Despite the fact that many individuals with SWS experience stroke-like episodes, based on the neurology team’s assessment, our patient did not exhibit these types of episodes during his hospitalization. Yeom and colleagues suggest initiating low-dose aspirin in patients under the age of three if three or more lobes of the brain are involved [10]; in our patient case, the left occipital lobe was implicated as the source for the patient’s clinical symptoms, and he was not started on low-dose aspirin at the time of his hospitalization, but initiation of this medication can be considered in the future depending on the patient’s clinical and seizure status. Furthermore, while inpatient, vEEG findings were consistent with electrographic seizures; these resolved with a multi-AED regimen and the patient remained seizure-free posthospital discharge.

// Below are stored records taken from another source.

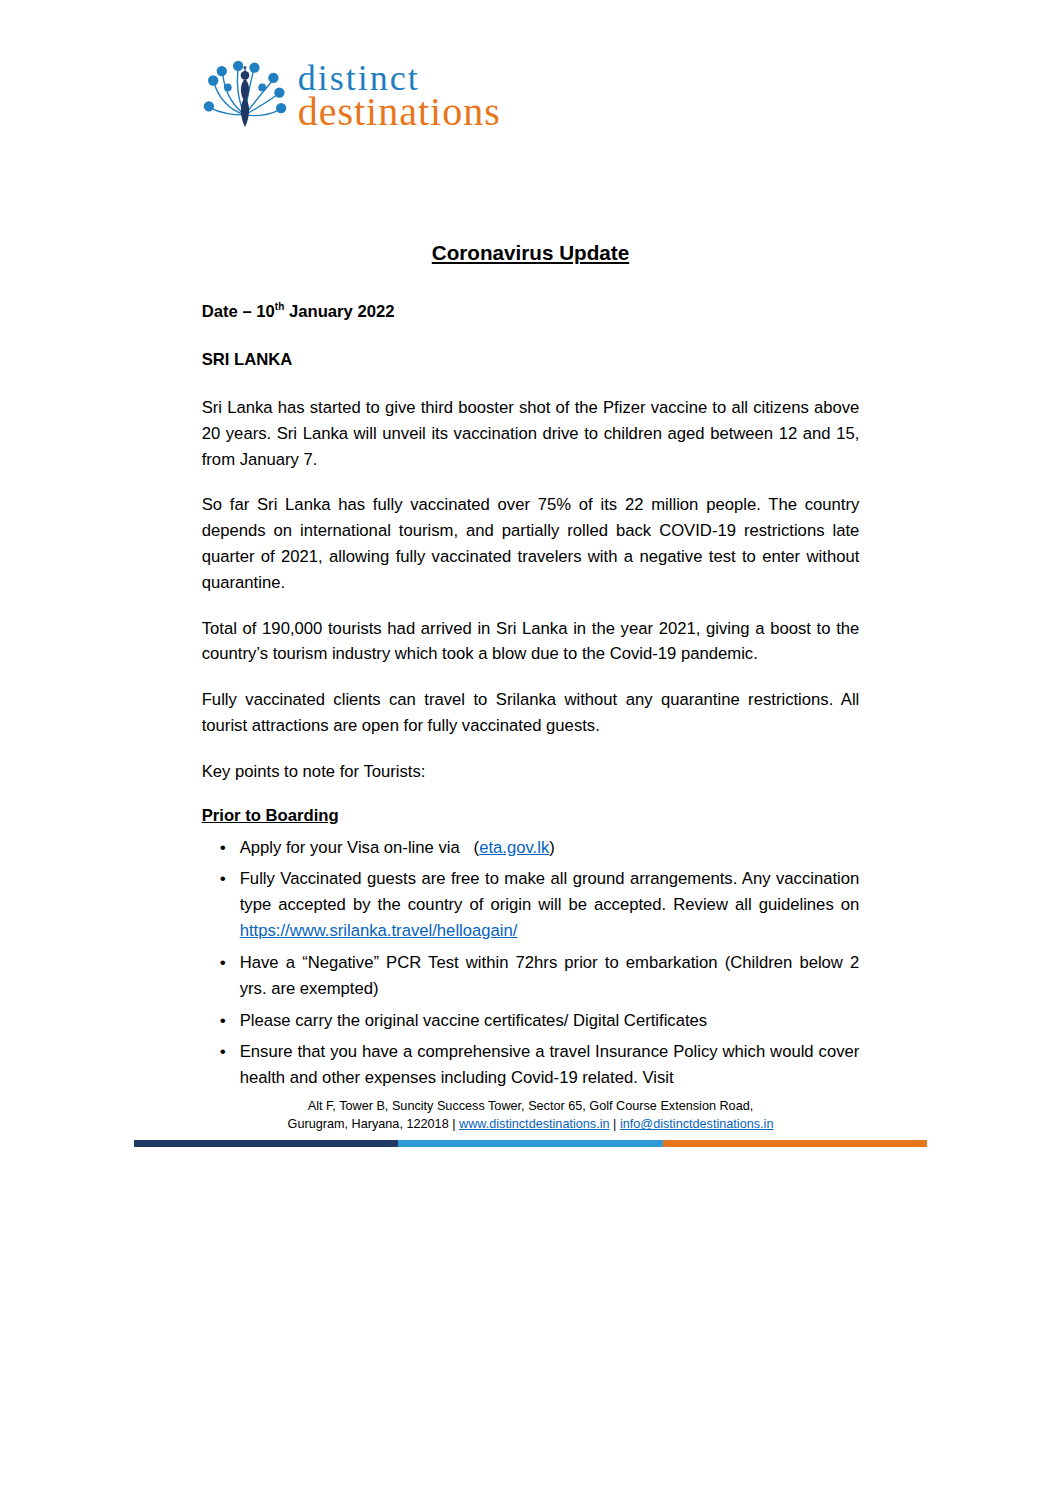distinct destinations
Coronavirus Update
Date – 10th January 2022
SRI LANKA
Sri Lanka has started to give third booster shot of the Pfizer vaccine to all citizens above 20 years. Sri Lanka will unveil its vaccination drive to children aged between 12 and 15, from January 7.
So far Sri Lanka has fully vaccinated over 75% of its 22 million people. The country depends on international tourism, and partially rolled back COVID-19 restrictions late quarter of 2021, allowing fully vaccinated travelers with a negative test to enter without quarantine.
Total of 190,000 tourists had arrived in Sri Lanka in the year 2021, giving a boost to the country’s tourism industry which took a blow due to the Covid-19 pandemic.
Fully vaccinated clients can travel to Srilanka without any quarantine restrictions. All tourist attractions are open for fully vaccinated guests.
Key points to note for Tourists:
Prior to Boarding
Apply for your Visa on-line via (eta.gov.lk)
Fully Vaccinated guests are free to make all ground arrangements. Any vaccination type accepted by the country of origin will be accepted. Review all guidelines on https://www.srilanka.travel/helloagain/
Have a “Negative” PCR Test within 72hrs prior to embarkation (Children below 2 yrs. are exempted)
Please carry the original vaccine certificates/ Digital Certificates
Ensure that you have a comprehensive a travel Insurance Policy which would cover health and other expenses including Covid-19 related. Visit
Alt F, Tower B, Suncity Success Tower, Sector 65, Golf Course Extension Road,
Gurugram, Haryana, 122018 | www.distinctdestinations.in | info@distinctdestinations.in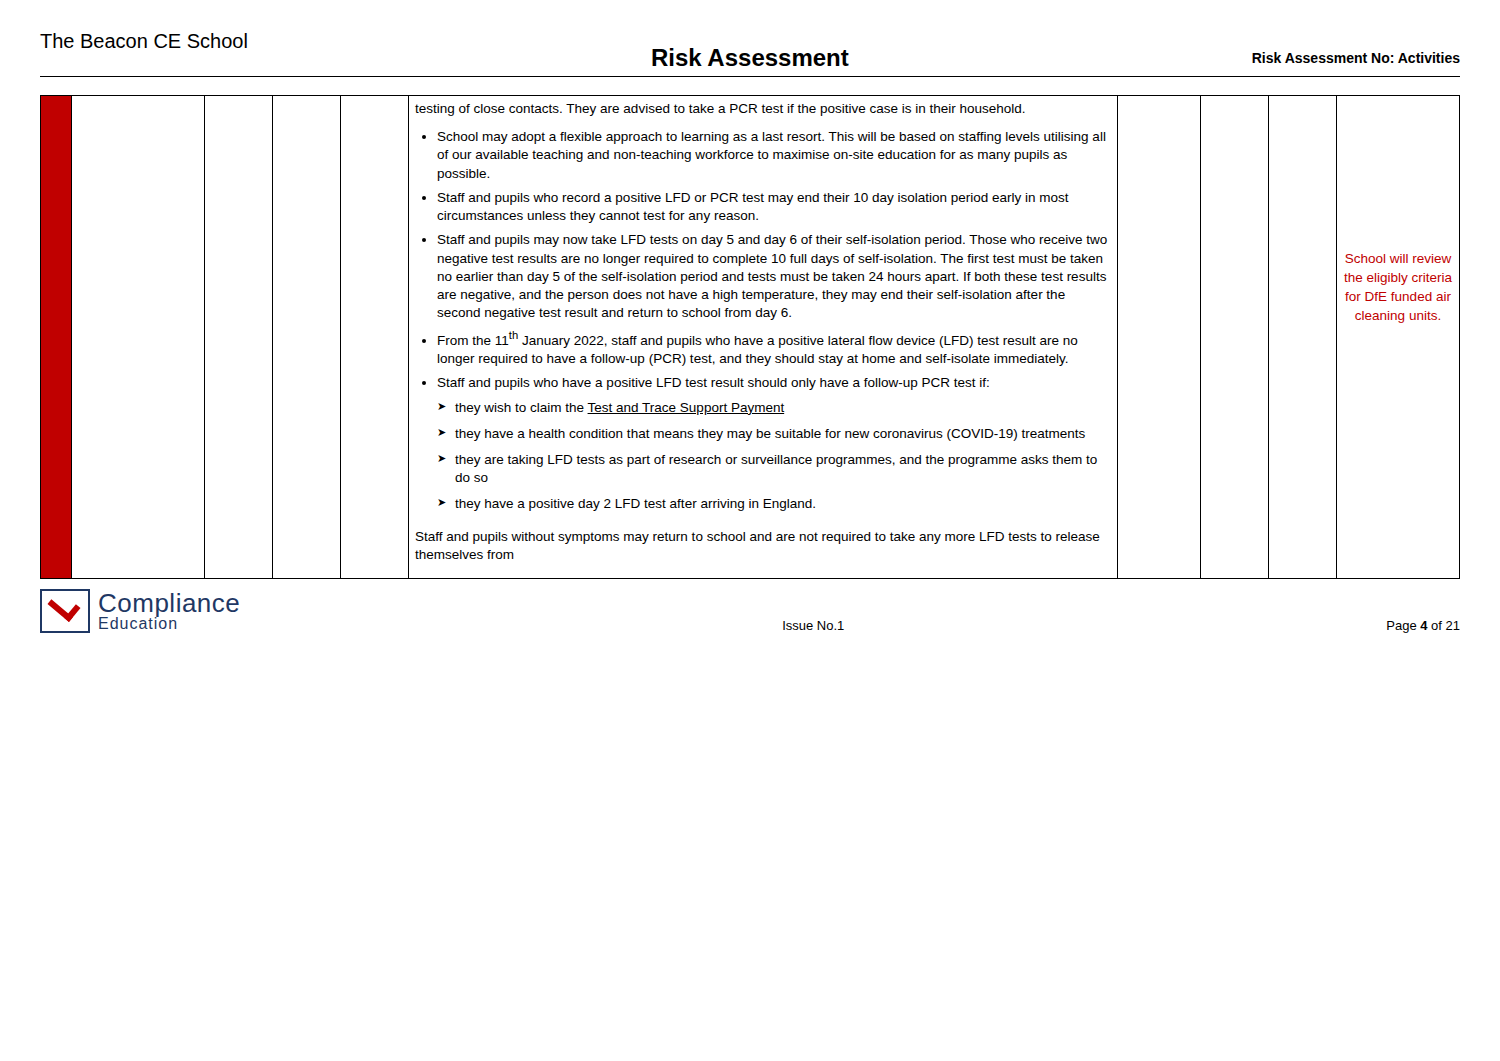The Beacon CE School
Risk Assessment
Risk Assessment No: Activities
| | | | | | testing of close contacts. They are advised to take a PCR test if the positive case is in their household. School may adopt a flexible approach to learning as a last resort. This will be based on staffing levels utilising all of our available teaching and non-teaching workforce to maximise on-site education for as many pupils as possible. Staff and pupils who record a positive LFD or PCR test may end their 10 day isolation period early in most circumstances unless they cannot test for any reason. Staff and pupils may now take LFD tests on day 5 and day 6 of their self-isolation period. Those who receive two negative test results are no longer required to complete 10 full days of self-isolation. The first test must be taken no earlier than day 5 of the self-isolation period and tests must be taken 24 hours apart. If both these test results are negative, and the person does not have a high temperature, they may end their self-isolation after the second negative test result and return to school from day 6. From the 11 th January 2022, staff and pupils who have a positive lateral flow device (LFD) test result are no longer required to have a follow-up (PCR) test, and they should stay at home and self-isolate immediately. Staff and pupils who have a positive LFD test result should only have a follow-up PCR test if: they wish to claim the Test and Trace Support Payment they have a health condition that means they may be suitable for new coronavirus (COVID-19) treatments they are taking LFD tests as part of research or surveillance programmes, and the programme asks them to do so they have a positive day 2 LFD test after arriving in England. Staff and pupils without symptoms may return to school and are not required to take any more LFD tests to release themselves from | | | | School will review the eligibly criteria for DfE funded air cleaning units. |
Compliance
Education
Issue No.1
Page 4 of 21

In addition to facing stroke-like episodes, patients with SWS also face headaches. These are oftentimes migraines but can rarely persist as tension-type headaches [12]. Headaches that are prolonged and that are accompanied by visual or sensory-motor aura can be specified as a type of stroke-like episode [10]. Our patient’s headaches were likely multifactorial in etiology, stemming from his injury, vascular malformation, and the onset of seizures, but they resolved prior to hospital admission. The presence or absence of auras was difficult to assess, owing to the patient’s age and developmental status.
4. Conclusion
Overall, this case illustrates a rare and atypical presentation of SWS in a patient with a port-wine birthmark and demonstrates the importance of routine follow up testing, imaging, and subspecialty care for patients with SWS, especially for those who present in a unique way. In the absence of evidence of increased intraocular pressure, these patients should follow with an ophthalmologist annually to monitor for the development of glaucoma [1], in addition to regularly scheduled visits with their primary care physician to screen for developmental delays, as the condition has been linked to behavioral difficulties and intellectual deficits [7]. This case also highlights the role of a multidisciplinary team in the management of complex patients with underlying congenital disorders. While there is no cure for SWS, this interprofessional team outlines a treatment plan, one which is designed to control seizure-like activity and slow the progression of complications such as glaucoma. For those patients with treatment refractory epilepsy, surgery, specifically a hemispherectomy or a resection of the epileptogenic zone, may be considered [1]. However, in recent years, there have been efforts to presymptomatically treat patients with SWS prior to the emergence of seizures; while this approach appears promising, more studies need to be completed [13], ideally accounting for patients such as ours in their study design.
Consent
Consent was not obtained as there are no patient identifiers in this manuscript.
Conflicts of Interest
The authors declare no conflicts of interest.
Funding
No funding was received for this research.
Open Research
Data Availability Statement
Data sharing is not applicable to this article as no new data were created or analyzed in this study.